Most Fire companies had a Dalmatian dog as a mascot and en route to the fire the barking dog ran along with the horses urging them to run faster. On the return trip back to the fire house, the dog having done its job, would sit proudly on the seat next to the driver. The Volunteers fought fires winter and summer. In winter the spray from the hoses froze on the Firemen’s faces and frosted their beards and mustaches.

Their feet suffered from the cold in the wet leather boots and it was not unusual for a Fireman to lose a few toes to frostbite. In the summer, the heavy clothing, the running, the heat of the fire, all caused the Volunteers to strain and curse as they battled a blaze. The work was exhausting, dangerous and daring but the fine old Volunteer Firemen were the most admirable brigade of their time.

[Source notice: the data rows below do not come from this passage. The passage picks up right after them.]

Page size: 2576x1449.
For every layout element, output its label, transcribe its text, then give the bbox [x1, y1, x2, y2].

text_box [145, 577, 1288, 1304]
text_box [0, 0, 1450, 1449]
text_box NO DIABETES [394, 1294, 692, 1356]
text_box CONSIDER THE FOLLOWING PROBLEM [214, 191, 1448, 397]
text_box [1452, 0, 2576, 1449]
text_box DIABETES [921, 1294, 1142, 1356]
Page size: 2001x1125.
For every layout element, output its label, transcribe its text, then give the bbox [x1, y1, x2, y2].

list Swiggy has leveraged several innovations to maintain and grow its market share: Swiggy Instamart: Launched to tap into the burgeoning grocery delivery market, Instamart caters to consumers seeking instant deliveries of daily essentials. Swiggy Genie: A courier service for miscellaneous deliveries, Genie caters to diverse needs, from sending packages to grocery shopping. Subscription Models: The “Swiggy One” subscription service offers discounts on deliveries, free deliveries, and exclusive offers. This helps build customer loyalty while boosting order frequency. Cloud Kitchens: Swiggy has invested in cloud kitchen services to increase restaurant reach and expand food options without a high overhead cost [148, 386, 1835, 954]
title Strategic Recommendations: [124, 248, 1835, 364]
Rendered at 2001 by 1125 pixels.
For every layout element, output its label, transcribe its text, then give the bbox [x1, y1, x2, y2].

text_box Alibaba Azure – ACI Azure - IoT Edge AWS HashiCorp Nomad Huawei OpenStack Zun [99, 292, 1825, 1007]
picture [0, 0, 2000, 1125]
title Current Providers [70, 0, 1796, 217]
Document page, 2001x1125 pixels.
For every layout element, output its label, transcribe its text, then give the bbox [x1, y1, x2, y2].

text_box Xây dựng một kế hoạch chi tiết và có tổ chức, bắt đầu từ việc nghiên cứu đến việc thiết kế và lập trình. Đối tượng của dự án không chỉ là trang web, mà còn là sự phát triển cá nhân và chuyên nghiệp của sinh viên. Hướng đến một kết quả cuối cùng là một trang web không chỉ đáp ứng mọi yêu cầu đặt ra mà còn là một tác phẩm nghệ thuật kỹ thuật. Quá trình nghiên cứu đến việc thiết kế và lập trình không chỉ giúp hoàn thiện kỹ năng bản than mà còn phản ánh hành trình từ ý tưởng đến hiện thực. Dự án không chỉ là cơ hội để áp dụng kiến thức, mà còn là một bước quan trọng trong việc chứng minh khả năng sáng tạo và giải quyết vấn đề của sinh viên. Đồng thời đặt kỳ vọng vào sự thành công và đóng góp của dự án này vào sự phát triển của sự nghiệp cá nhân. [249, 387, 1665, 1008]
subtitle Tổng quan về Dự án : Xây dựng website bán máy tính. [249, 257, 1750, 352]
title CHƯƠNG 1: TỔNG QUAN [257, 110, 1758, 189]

When the City of New York embraced Queens County, in 1898, and Maspeth was absorbed into Greater New York, the Volunteers were notified that a paid City Fire Department would soon be taking over their duties. The volunteers were informed that they would be placed at the top of the list for the new paid positions if they wished to work as City employees and continue fighting fires. However, as is normally the case in all things concerning the City of New York, it was not until 1913 that the Volunteers continued their trade until the moment the City came in.

At the takeover, the City built a firehouse of their own in the Maspeth area, and this house was staffed with Engine Company 288 and Ladder Company 138. This Company continues to serve Maspeth today.